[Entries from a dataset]
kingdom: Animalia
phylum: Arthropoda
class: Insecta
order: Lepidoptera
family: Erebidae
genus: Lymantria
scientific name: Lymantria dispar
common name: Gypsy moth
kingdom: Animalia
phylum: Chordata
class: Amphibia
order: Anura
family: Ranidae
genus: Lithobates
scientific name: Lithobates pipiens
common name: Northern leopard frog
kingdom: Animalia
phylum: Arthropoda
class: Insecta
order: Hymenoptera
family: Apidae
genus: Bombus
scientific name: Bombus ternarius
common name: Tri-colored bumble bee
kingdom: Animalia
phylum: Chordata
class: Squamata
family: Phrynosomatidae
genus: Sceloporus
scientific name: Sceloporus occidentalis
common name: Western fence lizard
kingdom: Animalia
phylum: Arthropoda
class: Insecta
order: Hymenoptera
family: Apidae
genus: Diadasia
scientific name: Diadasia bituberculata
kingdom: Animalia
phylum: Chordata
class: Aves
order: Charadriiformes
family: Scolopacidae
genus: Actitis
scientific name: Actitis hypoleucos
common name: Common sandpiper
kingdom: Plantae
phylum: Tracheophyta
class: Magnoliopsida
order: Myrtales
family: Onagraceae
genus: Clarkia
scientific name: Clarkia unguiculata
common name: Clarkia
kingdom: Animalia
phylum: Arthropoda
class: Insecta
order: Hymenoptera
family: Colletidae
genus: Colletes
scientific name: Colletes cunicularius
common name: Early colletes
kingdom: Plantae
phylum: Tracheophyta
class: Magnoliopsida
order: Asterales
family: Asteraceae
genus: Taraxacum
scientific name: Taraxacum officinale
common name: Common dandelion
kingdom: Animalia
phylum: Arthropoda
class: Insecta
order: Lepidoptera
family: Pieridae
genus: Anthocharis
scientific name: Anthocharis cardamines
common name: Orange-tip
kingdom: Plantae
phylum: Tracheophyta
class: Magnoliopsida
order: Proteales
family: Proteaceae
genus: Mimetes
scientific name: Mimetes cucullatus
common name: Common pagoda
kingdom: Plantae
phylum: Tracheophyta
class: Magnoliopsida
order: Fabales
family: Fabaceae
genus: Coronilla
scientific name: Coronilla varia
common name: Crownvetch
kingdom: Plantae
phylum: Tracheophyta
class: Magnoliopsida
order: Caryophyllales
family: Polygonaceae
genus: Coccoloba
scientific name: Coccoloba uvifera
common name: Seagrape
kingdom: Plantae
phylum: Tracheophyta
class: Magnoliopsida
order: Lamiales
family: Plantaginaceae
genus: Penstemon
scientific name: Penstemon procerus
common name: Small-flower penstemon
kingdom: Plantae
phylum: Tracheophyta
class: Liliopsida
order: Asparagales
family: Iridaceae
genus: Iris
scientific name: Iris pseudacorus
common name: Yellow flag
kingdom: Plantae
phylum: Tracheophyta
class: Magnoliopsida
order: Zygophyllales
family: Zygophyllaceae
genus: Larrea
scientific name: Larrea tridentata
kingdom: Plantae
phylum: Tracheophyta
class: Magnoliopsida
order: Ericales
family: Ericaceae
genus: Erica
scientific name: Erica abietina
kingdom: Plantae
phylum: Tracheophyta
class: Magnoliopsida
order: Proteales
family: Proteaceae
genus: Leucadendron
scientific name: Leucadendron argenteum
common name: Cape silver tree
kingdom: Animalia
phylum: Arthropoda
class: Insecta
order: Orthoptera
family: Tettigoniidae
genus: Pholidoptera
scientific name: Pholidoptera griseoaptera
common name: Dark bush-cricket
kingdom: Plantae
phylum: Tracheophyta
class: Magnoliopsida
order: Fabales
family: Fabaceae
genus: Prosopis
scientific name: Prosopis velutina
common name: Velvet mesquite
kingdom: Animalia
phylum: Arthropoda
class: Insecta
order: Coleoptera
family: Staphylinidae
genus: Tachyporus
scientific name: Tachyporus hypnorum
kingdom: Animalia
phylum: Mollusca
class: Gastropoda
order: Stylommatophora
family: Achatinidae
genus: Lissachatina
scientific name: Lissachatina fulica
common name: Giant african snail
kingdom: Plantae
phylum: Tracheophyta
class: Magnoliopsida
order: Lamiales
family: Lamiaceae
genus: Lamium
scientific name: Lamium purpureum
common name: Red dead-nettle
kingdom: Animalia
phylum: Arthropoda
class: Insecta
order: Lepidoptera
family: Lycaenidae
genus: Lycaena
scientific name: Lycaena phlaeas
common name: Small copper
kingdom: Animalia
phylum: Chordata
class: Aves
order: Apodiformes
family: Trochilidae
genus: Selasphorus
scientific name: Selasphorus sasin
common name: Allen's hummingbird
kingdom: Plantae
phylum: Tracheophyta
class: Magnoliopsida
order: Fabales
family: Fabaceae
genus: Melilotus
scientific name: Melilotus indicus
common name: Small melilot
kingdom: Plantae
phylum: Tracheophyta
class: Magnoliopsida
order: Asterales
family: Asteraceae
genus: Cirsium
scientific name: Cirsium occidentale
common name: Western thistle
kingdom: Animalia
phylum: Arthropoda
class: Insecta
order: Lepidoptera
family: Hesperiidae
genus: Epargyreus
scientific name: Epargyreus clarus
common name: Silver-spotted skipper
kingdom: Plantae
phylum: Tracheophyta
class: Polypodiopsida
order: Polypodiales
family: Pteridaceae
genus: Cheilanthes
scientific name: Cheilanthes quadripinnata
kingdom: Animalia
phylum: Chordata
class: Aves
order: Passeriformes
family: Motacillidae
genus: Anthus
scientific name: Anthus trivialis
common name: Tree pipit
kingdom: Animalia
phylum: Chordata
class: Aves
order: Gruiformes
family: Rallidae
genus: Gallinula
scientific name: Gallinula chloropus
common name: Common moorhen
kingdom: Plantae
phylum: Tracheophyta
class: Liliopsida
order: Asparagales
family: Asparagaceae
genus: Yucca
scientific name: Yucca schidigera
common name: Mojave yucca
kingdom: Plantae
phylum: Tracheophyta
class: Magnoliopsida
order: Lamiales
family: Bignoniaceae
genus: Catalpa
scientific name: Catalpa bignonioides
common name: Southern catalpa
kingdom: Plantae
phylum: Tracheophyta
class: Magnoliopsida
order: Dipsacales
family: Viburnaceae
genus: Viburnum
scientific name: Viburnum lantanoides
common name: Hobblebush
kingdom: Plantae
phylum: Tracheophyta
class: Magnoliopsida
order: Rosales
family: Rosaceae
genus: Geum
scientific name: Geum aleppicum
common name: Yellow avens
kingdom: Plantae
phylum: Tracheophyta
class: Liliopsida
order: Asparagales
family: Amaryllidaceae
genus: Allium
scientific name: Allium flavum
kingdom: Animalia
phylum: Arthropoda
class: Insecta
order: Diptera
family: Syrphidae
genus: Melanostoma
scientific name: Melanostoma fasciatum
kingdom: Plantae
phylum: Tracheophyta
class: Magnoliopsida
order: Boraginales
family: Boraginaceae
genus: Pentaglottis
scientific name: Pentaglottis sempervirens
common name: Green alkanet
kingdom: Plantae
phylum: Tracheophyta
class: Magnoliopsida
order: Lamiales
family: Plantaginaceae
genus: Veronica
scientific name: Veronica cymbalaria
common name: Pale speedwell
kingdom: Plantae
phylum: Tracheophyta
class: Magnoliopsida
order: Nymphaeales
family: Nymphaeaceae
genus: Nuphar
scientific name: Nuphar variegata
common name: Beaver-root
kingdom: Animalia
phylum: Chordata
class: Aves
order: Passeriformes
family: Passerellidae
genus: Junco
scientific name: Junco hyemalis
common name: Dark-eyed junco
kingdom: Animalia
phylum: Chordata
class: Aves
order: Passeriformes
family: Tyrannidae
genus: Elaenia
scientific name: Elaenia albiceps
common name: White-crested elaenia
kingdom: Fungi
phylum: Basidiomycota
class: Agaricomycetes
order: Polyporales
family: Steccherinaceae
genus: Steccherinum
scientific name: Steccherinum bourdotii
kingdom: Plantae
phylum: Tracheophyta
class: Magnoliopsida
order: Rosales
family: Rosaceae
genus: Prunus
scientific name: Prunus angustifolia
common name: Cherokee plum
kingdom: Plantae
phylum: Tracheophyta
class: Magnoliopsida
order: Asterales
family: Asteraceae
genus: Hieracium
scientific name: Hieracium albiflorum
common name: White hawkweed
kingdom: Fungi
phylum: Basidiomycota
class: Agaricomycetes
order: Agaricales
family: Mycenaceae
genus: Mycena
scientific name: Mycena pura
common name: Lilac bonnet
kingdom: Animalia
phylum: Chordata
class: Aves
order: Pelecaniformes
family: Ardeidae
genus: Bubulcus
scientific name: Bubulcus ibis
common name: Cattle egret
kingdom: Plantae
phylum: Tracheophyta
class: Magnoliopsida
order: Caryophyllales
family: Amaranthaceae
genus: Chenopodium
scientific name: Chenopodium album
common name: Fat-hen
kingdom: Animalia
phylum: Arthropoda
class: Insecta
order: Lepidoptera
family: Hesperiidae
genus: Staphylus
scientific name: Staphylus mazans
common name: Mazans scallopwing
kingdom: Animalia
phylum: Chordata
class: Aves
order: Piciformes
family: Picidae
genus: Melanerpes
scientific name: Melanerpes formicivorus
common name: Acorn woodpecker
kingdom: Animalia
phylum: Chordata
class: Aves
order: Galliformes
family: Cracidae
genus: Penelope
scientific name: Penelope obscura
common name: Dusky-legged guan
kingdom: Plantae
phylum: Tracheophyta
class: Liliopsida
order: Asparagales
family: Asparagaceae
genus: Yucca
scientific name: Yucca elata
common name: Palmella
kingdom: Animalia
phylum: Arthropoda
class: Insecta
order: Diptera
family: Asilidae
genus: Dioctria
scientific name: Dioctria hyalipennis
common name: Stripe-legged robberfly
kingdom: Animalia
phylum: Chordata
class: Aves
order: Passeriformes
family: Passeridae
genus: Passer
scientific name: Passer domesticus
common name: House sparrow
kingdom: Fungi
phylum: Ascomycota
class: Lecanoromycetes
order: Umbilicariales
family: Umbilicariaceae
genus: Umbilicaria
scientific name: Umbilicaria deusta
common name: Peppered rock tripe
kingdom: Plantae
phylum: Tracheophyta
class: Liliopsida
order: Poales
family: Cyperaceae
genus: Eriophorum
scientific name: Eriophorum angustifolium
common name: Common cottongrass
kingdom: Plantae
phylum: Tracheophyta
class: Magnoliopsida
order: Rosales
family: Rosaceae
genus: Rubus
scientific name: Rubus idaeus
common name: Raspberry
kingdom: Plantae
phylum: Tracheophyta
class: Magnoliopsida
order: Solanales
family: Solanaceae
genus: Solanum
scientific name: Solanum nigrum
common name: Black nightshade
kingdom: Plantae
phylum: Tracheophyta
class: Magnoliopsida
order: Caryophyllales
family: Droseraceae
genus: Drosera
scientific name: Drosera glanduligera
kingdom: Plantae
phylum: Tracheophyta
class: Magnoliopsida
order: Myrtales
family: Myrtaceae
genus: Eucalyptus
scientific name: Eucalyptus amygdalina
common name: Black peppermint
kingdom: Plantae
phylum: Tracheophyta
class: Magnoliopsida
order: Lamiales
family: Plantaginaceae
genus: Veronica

EXERCISE GOAL >>
Please rewrite everything from the start of the data down to the line containing "genus: Lithobates", replacing "phylum" with "division" and leaving all else unchanged.

RESPONSE TO THIS TASK >>
kingdom: Animalia
division: Arthropoda
class: Insecta
order: Lepidoptera
family: Erebidae
genus: Lymantria
scientific name: Lymantria dispar
common name: Gypsy moth
kingdom: Animalia
division: Chordata
class: Amphibia
order: Anura
family: Ranidae
genus: Lithobates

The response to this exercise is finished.